-- BEGIN --

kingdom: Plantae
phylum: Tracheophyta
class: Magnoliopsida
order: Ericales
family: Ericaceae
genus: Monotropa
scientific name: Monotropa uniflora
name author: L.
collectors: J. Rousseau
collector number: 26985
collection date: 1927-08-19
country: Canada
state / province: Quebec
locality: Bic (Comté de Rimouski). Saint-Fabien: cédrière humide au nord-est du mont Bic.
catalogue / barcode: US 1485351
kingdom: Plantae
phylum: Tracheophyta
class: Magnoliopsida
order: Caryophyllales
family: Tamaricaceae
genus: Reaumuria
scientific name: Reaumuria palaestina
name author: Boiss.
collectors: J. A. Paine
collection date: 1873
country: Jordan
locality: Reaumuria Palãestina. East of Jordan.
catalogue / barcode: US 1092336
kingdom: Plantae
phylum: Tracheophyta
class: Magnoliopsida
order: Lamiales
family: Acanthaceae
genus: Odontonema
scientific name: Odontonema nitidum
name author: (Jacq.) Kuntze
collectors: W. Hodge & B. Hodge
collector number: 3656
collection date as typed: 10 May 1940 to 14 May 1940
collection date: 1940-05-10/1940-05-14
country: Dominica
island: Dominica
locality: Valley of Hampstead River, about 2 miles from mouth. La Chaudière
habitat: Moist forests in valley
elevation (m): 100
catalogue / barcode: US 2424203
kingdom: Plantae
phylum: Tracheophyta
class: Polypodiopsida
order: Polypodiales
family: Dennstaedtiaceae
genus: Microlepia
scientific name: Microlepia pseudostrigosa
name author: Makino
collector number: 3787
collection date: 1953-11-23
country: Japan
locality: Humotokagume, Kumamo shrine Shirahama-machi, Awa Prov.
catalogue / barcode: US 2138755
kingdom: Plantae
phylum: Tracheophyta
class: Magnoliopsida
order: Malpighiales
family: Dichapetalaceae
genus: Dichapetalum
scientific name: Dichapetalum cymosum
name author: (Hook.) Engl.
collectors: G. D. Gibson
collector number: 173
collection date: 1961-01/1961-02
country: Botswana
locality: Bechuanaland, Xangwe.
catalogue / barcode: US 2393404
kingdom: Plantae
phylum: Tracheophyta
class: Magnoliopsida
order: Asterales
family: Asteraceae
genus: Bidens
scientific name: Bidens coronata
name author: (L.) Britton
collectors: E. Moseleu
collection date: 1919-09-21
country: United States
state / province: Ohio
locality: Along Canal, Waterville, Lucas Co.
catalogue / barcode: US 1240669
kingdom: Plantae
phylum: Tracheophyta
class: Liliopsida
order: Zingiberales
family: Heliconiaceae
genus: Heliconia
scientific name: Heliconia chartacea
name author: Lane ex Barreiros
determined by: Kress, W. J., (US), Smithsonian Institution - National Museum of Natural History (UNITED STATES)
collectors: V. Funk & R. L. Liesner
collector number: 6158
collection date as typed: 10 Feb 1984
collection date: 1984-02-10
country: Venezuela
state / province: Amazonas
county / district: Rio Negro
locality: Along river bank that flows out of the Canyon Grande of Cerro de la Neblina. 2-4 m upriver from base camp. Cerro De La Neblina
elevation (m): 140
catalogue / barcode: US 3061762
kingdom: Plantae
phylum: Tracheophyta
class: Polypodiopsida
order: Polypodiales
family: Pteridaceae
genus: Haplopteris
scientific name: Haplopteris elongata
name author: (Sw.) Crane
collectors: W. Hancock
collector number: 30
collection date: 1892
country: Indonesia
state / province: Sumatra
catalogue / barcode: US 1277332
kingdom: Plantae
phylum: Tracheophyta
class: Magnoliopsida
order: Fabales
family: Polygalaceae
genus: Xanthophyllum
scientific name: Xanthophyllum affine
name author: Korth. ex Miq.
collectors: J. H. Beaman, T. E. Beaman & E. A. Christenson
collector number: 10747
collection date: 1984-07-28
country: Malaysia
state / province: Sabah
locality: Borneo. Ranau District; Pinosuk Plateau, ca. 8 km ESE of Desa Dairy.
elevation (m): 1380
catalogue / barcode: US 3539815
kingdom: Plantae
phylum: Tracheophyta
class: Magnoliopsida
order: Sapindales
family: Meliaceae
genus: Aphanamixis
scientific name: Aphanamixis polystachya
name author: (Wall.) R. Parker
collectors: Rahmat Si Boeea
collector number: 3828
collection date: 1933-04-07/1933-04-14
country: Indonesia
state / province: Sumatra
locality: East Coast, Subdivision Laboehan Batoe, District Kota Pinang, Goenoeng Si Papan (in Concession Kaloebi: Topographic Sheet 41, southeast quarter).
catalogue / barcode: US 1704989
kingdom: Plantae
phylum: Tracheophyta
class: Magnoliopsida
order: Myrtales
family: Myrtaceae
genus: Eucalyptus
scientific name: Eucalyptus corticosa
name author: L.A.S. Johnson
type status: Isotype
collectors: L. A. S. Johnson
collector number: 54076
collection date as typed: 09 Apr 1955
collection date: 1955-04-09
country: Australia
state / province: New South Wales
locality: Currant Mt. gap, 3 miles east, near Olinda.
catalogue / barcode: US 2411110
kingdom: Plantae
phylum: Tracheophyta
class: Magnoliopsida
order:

-- END --

Lay out every line of the material above as a Markdown table with two columns, Row and Text, numbering the rows in order and leaving out any blank lines.

| Row | Text |
|---|---|
| 1 | kingdom: Plantae |
| 2 | phylum: Tracheophyta |
| 3 | class: Magnoliopsida |
| 4 | order: Ericales |
| 5 | family: Ericaceae |
| 6 | genus: Monotropa |
| 7 | scientific name: Monotropa uniflora |
| 8 | name author: L. |
| 9 | collectors: J. Rousseau |
| 10 | collector number: 26985 |
| 11 | collection date: 1927-08-19 |
| 12 | country: Canada |
| 13 | state / province: Quebec |
| 14 | locality: Bic (Comté de Rimouski). Saint-Fabien: cédrière humide au nord-est du mont Bic. |
| 15 | catalogue / barcode: US 1485351 |
| 16 | kingdom: Plantae |
| 17 | phylum: Tracheophyta |
| 18 | class: Magnoliopsida |
| 19 | order: Caryophyllales |
| 20 | family: Tamaricaceae |
| 21 | genus: Reaumuria |
| 22 | scientific name: Reaumuria palaestina |
| 23 | name author: Boiss. |
| 24 | collectors: J. A. Paine |
| 25 | collection date: 1873 |
| 26 | country: Jordan |
| 27 | locality: Reaumuria Palãestina. East of Jordan. |
| 28 | catalogue / barcode: US 1092336 |
| 29 | kingdom: Plantae |
| 30 | phylum: Tracheophyta |
| 31 | class: Magnoliopsida |
| 32 | order: Lamiales |
| 33 | family: Acanthaceae |
| 34 | genus: Odontonema |
| 35 | scientific name: Odontonema nitidum |
| 36 | name author: (Jacq.) Kuntze |
| 37 | collectors: W. Hodge & B. Hodge |
| 38 | collector number: 3656 |
| 39 | collection date as typed: 10 May 1940 to 14 May 1940 |
| 40 | collection date: 1940-05-10/1940-05-14 |
| 41 | country: Dominica |
| 42 | island: Dominica |
| 43 | locality: Valley of Hampstead River, about 2 miles from mouth. La Chaudière |
| 44 | habitat: Moist forests in valley |
| 45 | elevation (m): 100 |
| 46 | catalogue / barcode: US 2424203 |
| 47 | kingdom: Plantae |
| 48 | phylum: Tracheophyta |
| 49 | class: Polypodiopsida |
| 50 | order: Polypodiales |
| 51 | family: Dennstaedtiaceae |
| 52 | genus: Microlepia |
| 53 | scientific name: Microlepia pseudostrigosa |
| 54 | name author: Makino |
| 55 | collector number: 3787 |
| 56 | collection date: 1953-11-23 |
| 57 | country: Japan |
| 58 | locality: Humotokagume, Kumamo shrine Shirahama-machi, Awa Prov. |
| 59 | catalogue / barcode: US 2138755 |
| 60 | kingdom: Plantae |
| 61 | phylum: Tracheophyta |
| 62 | class: Magnoliopsida |
| 63 | order: Malpighiales |
| 64 | family: Dichapetalaceae |
| 65 | genus: Dichapetalum |
| 66 | scientific name: Dichapetalum cymosum |
| 67 | name author: (Hook.) Engl. |
| 68 | collectors: G. D. Gibson |
| 69 | collector number: 173 |
| 70 | collection date: 1961-01/1961-02 |
| 71 | country: Botswana |
| 72 | locality: Bechuanaland, Xangwe. |
| 73 | catalogue / barcode: US 2393404 |
| 74 | kingdom: Plantae |
| 75 | phylum: Tracheophyta |
| 76 | class: Magnoliopsida |
| 77 | order: Asterales |
| 78 | family: Asteraceae |
| 79 | genus: Bidens |
| 80 | scientific name: Bidens coronata |
| 81 | name author: (L.) Britton |
| 82 | collectors: E. Moseleu |
| 83 | collection date: 1919-09-21 |
| 84 | country: United States |
| 85 | state / province: Ohio |
| 86 | locality: Along Canal, Waterville, Lucas Co. |
| 87 | catalogue / barcode: US 1240669 |
| 88 | kingdom: Plantae |
| 89 | phylum: Tracheophyta |
| 90 | class: Liliopsida |
| 91 | order: Zingiberales |
| 92 | family: Heliconiaceae |
| 93 | genus: Heliconia |
| 94 | scientific name: Heliconia chartacea |
| 95 | name author: Lane ex Barreiros |
| 96 | determined by: Kress, W. J., (US), Smithsonian Institution - National Museum of Natural History (UNITED STATES) |
| 97 | collectors: V. Funk & R. L. Liesner |
| 98 | collector number: 6158 |
| 99 | collection date as typed: 10 Feb 1984 |
| 100 | collection date: 1984-02-10 |
| 101 | country: Venezuela |
| 102 | state / province: Amazonas |
| 103 | county / district: Rio Negro |
| 104 | locality: Along river bank that flows out of the Canyon Grande of Cerro de la Neblina. 2-4 m upriver from base camp. Cerro De La Neblina |
| 105 | elevation (m): 140 |
| 106 | catalogue / barcode: US 3061762 |
| 107 | kingdom: Plantae |
| 108 | phylum: Tracheophyta |
| 109 | class: Polypodiopsida |
| 110 | order: Polypodiales |
| 111 | family: Pteridaceae |
| 112 | genus: Haplopteris |
| 113 | scientific name: Haplopteris elongata |
| 114 | name author: (Sw.) Crane |
| 115 | collectors: W. Hancock |
| 116 | collector number: 30 |
| 117 | collection date: 1892 |
| 118 | country: Indonesia |
| 119 | state / province: Sumatra |
| 120 | catalogue / barcode: US 1277332 |
| 121 | kingdom: Plantae |
| 122 | phylum: Tracheophyta |
| 123 | class: Magnoliopsida |
| 124 | order: Fabales |
| 125 | family: Polygalaceae |
| 126 | genus: Xanthophyllum |
| 127 | scientific name: Xanthophyllum affine |
| 128 | name author: Korth. ex Miq. |
| 129 | collectors: J. H. Beaman, T. E. Beaman & E. A. Christenson |
| 130 | collector number: 10747 |
| 131 | collection date: 1984-07-28 |
| 132 | country: Malaysia |
| 133 | state / province: Sabah |
| 134 | locality: Borneo. Ranau District; Pinosuk Plateau, ca. 8 km ESE of Desa Dairy. |
| 135 | elevation (m): 1380 |
| 136 | catalogue / barcode: US 3539815 |
| 137 | kingdom: Plantae |
| 138 | phylum: Tracheophyta |
| 139 | class: Magnoliopsida |
| 140 | order: Sapindales |
| 141 | family: Meliaceae |
| 142 | genus: Aphanamixis |
| 143 | scientific name: Aphanamixis polystachya |
| 144 | name author: (Wall.) R. Parker |
| 145 | collectors: Rahmat Si Boeea |
| 146 | collector number: 3828 |
| 147 | collection date: 1933-04-07/1933-04-14 |
| 148 | country: Indonesia |
| 149 | state / province: Sumatra |
| 150 | locality: East Coast, Subdivision Laboehan Batoe, District Kota Pinang, Goenoeng Si Papan (in Concession Kaloebi: Topographic Sheet 41, southeast quarter). |
| 151 | catalogue / barcode: US 1704989 |
| 152 | kingdom: Plantae |
| 153 | phylum: Tracheophyta |
| 154 | class: Magnoliopsida |
| 155 | order: Myrtales |
| 156 | family: Myrtaceae |
| 157 | genus: Eucalyptus |
| 158 | scientific name: Eucalyptus corticosa |
| 159 | name author: L.A.S. Johnson |
| 160 | type status: Isotype |
| 161 | collectors: L. A. S. Johnson |
| 162 | collector number: 54076 |
| 163 | collection date as typed: 09 Apr 1955 |
| 164 | collection date: 1955-04-09 |
| 165 | country: Australia |
| 166 | state / province: New South Wales |
| 167 | locality: Currant Mt. gap, 3 miles east, near Olinda. |
| 168 | catalogue / barcode: US 2411110 |
| 169 | kingdom: Plantae |
| 170 | phylum: Tracheophyta |
| 171 | class: Magnoliopsida |
| 172 | order: |